What is required —
Convert all the rows below into a Markdown table with two columns, Line No. and Entry. Number each line in order and leave out any blank lines.

Data extract —
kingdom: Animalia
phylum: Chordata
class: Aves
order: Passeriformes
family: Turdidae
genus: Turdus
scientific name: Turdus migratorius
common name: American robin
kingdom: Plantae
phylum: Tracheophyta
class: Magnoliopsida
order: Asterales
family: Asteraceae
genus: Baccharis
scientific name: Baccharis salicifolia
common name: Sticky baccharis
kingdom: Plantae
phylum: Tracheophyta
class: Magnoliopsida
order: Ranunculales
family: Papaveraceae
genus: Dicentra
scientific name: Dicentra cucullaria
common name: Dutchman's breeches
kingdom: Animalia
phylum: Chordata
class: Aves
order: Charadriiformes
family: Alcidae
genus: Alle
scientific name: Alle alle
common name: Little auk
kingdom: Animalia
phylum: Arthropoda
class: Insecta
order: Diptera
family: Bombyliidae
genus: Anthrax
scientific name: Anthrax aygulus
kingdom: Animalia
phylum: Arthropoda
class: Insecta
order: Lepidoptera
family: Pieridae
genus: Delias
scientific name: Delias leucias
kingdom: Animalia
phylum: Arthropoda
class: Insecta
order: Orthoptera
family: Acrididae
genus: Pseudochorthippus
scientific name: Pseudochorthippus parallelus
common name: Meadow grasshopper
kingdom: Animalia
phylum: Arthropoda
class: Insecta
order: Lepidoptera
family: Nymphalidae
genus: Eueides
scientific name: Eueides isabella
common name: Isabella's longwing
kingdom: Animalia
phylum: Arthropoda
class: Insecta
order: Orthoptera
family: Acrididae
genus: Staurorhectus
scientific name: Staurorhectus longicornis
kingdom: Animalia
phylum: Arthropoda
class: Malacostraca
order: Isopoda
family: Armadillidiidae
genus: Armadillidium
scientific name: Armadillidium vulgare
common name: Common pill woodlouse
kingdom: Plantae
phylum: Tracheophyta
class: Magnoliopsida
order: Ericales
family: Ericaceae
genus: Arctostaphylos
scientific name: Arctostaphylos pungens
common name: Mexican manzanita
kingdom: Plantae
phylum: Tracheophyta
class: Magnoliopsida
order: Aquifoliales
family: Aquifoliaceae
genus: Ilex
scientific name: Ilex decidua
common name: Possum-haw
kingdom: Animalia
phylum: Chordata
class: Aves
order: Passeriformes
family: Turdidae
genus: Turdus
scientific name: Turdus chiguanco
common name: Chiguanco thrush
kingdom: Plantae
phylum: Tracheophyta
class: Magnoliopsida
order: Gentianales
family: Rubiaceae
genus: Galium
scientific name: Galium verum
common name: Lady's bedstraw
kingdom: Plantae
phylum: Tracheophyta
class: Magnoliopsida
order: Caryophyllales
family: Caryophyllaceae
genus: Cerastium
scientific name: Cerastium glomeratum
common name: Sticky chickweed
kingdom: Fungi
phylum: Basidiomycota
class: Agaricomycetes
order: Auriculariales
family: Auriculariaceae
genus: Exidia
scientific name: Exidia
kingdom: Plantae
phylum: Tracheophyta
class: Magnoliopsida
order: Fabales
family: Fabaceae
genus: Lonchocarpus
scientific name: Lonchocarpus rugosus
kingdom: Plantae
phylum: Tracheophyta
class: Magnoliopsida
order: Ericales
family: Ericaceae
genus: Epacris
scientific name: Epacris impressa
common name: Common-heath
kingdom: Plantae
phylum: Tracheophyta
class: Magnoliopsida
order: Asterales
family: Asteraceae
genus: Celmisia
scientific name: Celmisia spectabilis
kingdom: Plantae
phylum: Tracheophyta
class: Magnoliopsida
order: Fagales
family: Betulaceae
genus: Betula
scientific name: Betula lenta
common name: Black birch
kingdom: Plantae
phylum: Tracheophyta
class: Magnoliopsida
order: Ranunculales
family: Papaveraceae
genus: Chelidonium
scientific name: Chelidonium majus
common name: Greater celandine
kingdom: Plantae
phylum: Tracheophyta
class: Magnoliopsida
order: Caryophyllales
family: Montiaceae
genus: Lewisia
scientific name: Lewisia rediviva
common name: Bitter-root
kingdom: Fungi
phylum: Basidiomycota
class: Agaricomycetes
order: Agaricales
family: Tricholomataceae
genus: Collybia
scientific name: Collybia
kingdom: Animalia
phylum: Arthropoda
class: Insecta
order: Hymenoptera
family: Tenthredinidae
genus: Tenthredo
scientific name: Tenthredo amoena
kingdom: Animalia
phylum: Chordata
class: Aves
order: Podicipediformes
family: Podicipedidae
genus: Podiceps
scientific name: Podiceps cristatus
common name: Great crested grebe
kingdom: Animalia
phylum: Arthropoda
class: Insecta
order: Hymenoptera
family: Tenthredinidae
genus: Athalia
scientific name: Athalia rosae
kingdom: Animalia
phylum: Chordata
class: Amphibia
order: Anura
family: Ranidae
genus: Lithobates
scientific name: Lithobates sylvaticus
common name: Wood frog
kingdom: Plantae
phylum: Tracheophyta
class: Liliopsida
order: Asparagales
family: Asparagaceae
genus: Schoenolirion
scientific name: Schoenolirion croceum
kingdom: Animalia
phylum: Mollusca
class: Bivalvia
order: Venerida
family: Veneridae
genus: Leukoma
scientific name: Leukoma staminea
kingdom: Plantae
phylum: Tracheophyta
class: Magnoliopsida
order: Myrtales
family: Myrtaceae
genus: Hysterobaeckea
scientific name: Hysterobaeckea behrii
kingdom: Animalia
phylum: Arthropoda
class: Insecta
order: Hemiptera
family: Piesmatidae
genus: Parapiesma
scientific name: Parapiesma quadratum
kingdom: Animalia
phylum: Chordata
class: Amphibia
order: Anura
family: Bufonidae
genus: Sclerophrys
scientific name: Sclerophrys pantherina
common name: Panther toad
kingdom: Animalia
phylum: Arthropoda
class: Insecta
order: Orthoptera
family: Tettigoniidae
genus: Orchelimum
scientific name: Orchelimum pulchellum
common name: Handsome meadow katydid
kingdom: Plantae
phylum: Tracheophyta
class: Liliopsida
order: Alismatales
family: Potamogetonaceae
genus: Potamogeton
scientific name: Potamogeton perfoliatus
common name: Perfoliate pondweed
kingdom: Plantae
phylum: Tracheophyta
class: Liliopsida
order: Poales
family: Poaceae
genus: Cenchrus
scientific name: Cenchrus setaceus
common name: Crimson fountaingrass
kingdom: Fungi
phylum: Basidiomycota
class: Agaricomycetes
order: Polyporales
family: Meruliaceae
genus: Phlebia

Reply —
| Line No. | Entry |
|---|---|
| 1 | kingdom: Animalia |
| 2 | phylum: Chordata |
| 3 | class: Aves |
| 4 | order: Passeriformes |
| 5 | family: Turdidae |
| 6 | genus: Turdus |
| 7 | scientific name: Turdus migratorius |
| 8 | common name: American robin |
| 9 | kingdom: Plantae |
| 10 | phylum: Tracheophyta |
| 11 | class: Magnoliopsida |
| 12 | order: Asterales |
| 13 | family: Asteraceae |
| 14 | genus: Baccharis |
| 15 | scientific name: Baccharis salicifolia |
| 16 | common name: Sticky baccharis |
| 17 | kingdom: Plantae |
| 18 | phylum: Tracheophyta |
| 19 | class: Magnoliopsida |
| 20 | order: Ranunculales |
| 21 | family: Papaveraceae |
| 22 | genus: Dicentra |
| 23 | scientific name: Dicentra cucullaria |
| 24 | common name: Dutchman's breeches |
| 25 | kingdom: Animalia |
| 26 | phylum: Chordata |
| 27 | class: Aves |
| 28 | order: Charadriiformes |
| 29 | family: Alcidae |
| 30 | genus: Alle |
| 31 | scientific name: Alle alle |
| 32 | common name: Little auk |
| 33 | kingdom: Animalia |
| 34 | phylum: Arthropoda |
| 35 | class: Insecta |
| 36 | order: Diptera |
| 37 | family: Bombyliidae |
| 38 | genus: Anthrax |
| 39 | scientific name: Anthrax aygulus |
| 40 | kingdom: Animalia |
| 41 | phylum: Arthropoda |
| 42 | class: Insecta |
| 43 | order: Lepidoptera |
| 44 | family: Pieridae |
| 45 | genus: Delias |
| 46 | scientific name: Delias leucias |
| 47 | kingdom: Animalia |
| 48 | phylum: Arthropoda |
| 49 | class: Insecta |
| 50 | order: Orthoptera |
| 51 | family: Acrididae |
| 52 | genus: Pseudochorthippus |
| 53 | scientific name: Pseudochorthippus parallelus |
| 54 | common name: Meadow grasshopper |
| 55 | kingdom: Animalia |
| 56 | phylum: Arthropoda |
| 57 | class: Insecta |
| 58 | order: Lepidoptera |
| 59 | family: Nymphalidae |
| 60 | genus: Eueides |
| 61 | scientific name: Eueides isabella |
| 62 | common name: Isabella's longwing |
| 63 | kingdom: Animalia |
| 64 | phylum: Arthropoda |
| 65 | class: Insecta |
| 66 | order: Orthoptera |
| 67 | family: Acrididae |
| 68 | genus: Staurorhectus |
| 69 | scientific name: Staurorhectus longicornis |
| 70 | kingdom: Animalia |
| 71 | phylum: Arthropoda |
| 72 | class: Malacostraca |
| 73 | order: Isopoda |
| 74 | family: Armadillidiidae |
| 75 | genus: Armadillidium |
| 76 | scientific name: Armadillidium vulgare |
| 77 | common name: Common pill woodlouse |
| 78 | kingdom: Plantae |
| 79 | phylum: Tracheophyta |
| 80 | class: Magnoliopsida |
| 81 | order: Ericales |
| 82 | family: Ericaceae |
| 83 | genus: Arctostaphylos |
| 84 | scientific name: Arctostaphylos pungens |
| 85 | common name: Mexican manzanita |
| 86 | kingdom: Plantae |
| 87 | phylum: Tracheophyta |
| 88 | class: Magnoliopsida |
| 89 | order: Aquifoliales |
| 90 | family: Aquifoliaceae |
| 91 | genus: Ilex |
| 92 | scientific name: Ilex decidua |
| 93 | common name: Possum-haw |
| 94 | kingdom: Animalia |
| 95 | phylum: Chordata |
| 96 | class: Aves |
| 97 | order: Passeriformes |
| 98 | family: Turdidae |
| 99 | genus: Turdus |
| 100 | scientific name: Turdus chiguanco |
| 101 | common name: Chiguanco thrush |
| 102 | kingdom: Plantae |
| 103 | phylum: Tracheophyta |
| 104 | class: Magnoliopsida |
| 105 | order: Gentianales |
| 106 | family: Rubiaceae |
| 107 | genus: Galium |
| 108 | scientific name: Galium verum |
| 109 | common name: Lady's bedstraw |
| 110 | kingdom: Plantae |
| 111 | phylum: Tracheophyta |
| 112 | class: Magnoliopsida |
| 113 | order: Caryophyllales |
| 114 | family: Caryophyllaceae |
| 115 | genus: Cerastium |
| 116 | scientific name: Cerastium glomeratum |
| 117 | common name: Sticky chickweed |
| 118 | kingdom: Fungi |
| 119 | phylum: Basidiomycota |
| 120 | class: Agaricomycetes |
| 121 | order: Auriculariales |
| 122 | family: Auriculariaceae |
| 123 | genus: Exidia |
| 124 | scientific name: Exidia |
| 125 | kingdom: Plantae |
| 126 | phylum: Tracheophyta |
| 127 | class: Magnoliopsida |
| 128 | order: Fabales |
| 129 | family: Fabaceae |
| 130 | genus: Lonchocarpus |
| 131 | scientific name: Lonchocarpus rugosus |
| 132 | kingdom: Plantae |
| 133 | phylum: Tracheophyta |
| 134 | class: Magnoliopsida |
| 135 | order: Ericales |
| 136 | family: Ericaceae |
| 137 | genus: Epacris |
| 138 | scientific name: Epacris impressa |
| 139 | common name: Common-heath |
| 140 | kingdom: Plantae |
| 141 | phylum: Tracheophyta |
| 142 | class: Magnoliopsida |
| 143 | order: Asterales |
| 144 | family: Asteraceae |
| 145 | genus: Celmisia |
| 146 | scientific name: Celmisia spectabilis |
| 147 | kingdom: Plantae |
| 148 | phylum: Tracheophyta |
| 149 | class: Magnoliopsida |
| 150 | order: Fagales |
| 151 | family: Betulaceae |
| 152 | genus: Betula |
| 153 | scientific name: Betula lenta |
| 154 | common name: Black birch |
| 155 | kingdom: Plantae |
| 156 | phylum: Tracheophyta |
| 157 | class: Magnoliopsida |
| 158 | order: Ranunculales |
| 159 | family: Papaveraceae |
| 160 | genus: Chelidonium |
| 161 | scientific name: Chelidonium majus |
| 162 | common name: Greater celandine |
| 163 | kingdom: Plantae |
| 164 | phylum: Tracheophyta |
| 165 | class: Magnoliopsida |
| 166 | order: Caryophyllales |
| 167 | family: Montiaceae |
| 168 | genus: Lewisia |
| 169 | scientific name: Lewisia rediviva |
| 170 | common name: Bitter-root |
| 171 | kingdom: Fungi |
| 172 | phylum: Basidiomycota |
| 173 | class: Agaricomycetes |
| 174 | order: Agaricales |
| 175 | family: Tricholomataceae |
| 176 | genus: Collybia |
| 177 | scientific name: Collybia |
| 178 | kingdom: Animalia |
| 179 | phylum: Arthropoda |
| 180 | class: Insecta |
| 181 | order: Hymenoptera |
| 182 | family: Tenthredinidae |
| 183 | genus: Tenthredo |
| 184 | scientific name: Tenthredo amoena |
| 185 | kingdom: Animalia |
| 186 | phylum: Chordata |
| 187 | class: Aves |
| 188 | order: Podicipediformes |
| 189 | family: Podicipedidae |
| 190 | genus: Podiceps |
| 191 | scientific name: Podiceps cristatus |
| 192 | common name: Great crested grebe |
| 193 | kingdom: Animalia |
| 194 | phylum: Arthropoda |
| 195 | class: Insecta |
| 196 | order: Hymenoptera |
| 197 | family: Tenthredinidae |
| 198 | genus: Athalia |
| 199 | scientific name: Athalia rosae |
| 200 | kingdom: Animalia |
| 201 | phylum: Chordata |
| 202 | class: Amphibia |
| 203 | order: Anura |
| 204 | family: Ranidae |
| 205 | genus: Lithobates |
| 206 | scientific name: Lithobates sylvaticus |
| 207 | common name: Wood frog |
| 208 | kingdom: Plantae |
| 209 | phylum: Tracheophyta |
| 210 | class: Liliopsida |
| 211 | order: Asparagales |
| 212 | family: Asparagaceae |
| 213 | genus: Schoenolirion |
| 214 | scientific name: Schoenolirion croceum |
| 215 | kingdom: Animalia |
| 216 | phylum: Mollusca |
| 217 | class: Bivalvia |
| 218 | order: Venerida |
| 219 | family: Veneridae |
| 220 | genus: Leukoma |
| 221 | scientific name: Leukoma staminea |
| 222 | kingdom: Plantae |
| 223 | phylum: Tracheophyta |
| 224 | class: Magnoliopsida |
| 225 | order: Myrtales |
| 226 | family: Myrtaceae |
| 227 | genus: Hysterobaeckea |
| 228 | scientific name: Hysterobaeckea behrii |
| 229 | kingdom: Animalia |
| 230 | phylum: Arthropoda |
| 231 | class: Insecta |
| 232 | order: Hemiptera |
| 233 | family: Piesmatidae |
| 234 | genus: Parapiesma |
| 235 | scientific name: Parapiesma quadratum |
| 236 | kingdom: Animalia |
| 237 | phylum: Chordata |
| 238 | class: Amphibia |
| 239 | order: Anura |
| 240 | family: Bufonidae |
| 241 | genus: Sclerophrys |
| 242 | scientific name: Sclerophrys pantherina |
| 243 | common name: Panther toad |
| 244 | kingdom: Animalia |
| 245 | phylum: Arthropoda |
| 246 | class: Insecta |
| 247 | order: Orthoptera |
| 248 | family: Tettigoniidae |
| 249 | genus: Orchelimum |
| 250 | scientific name: Orchelimum pulchellum |
| 251 | common name: Handsome meadow katydid |
| 252 | kingdom: Plantae |
| 253 | phylum: Tracheophyta |
| 254 | class: Liliopsida |
| 255 | order: Alismatales |
| 256 | family: Potamogetonaceae |
| 257 | genus: Potamogeton |
| 258 | scientific name: Potamogeton perfoliatus |
| 259 | common name: Perfoliate pondweed |
| 260 | kingdom: Plantae |
| 261 | phylum: Tracheophyta |
| 262 | class: Liliopsida |
| 263 | order: Poales |
| 264 | family: Poaceae |
| 265 | genus: Cenchrus |
| 266 | scientific name: Cenchrus setaceus |
| 267 | common name: Crimson fountaingrass |
| 268 | kingdom: Fungi |
| 269 | phylum: Basidiomycota |
| 270 | class: Agaricomycetes |
| 271 | order: Polyporales |
| 272 | family: Meruliaceae |
| 273 | genus: Phlebia |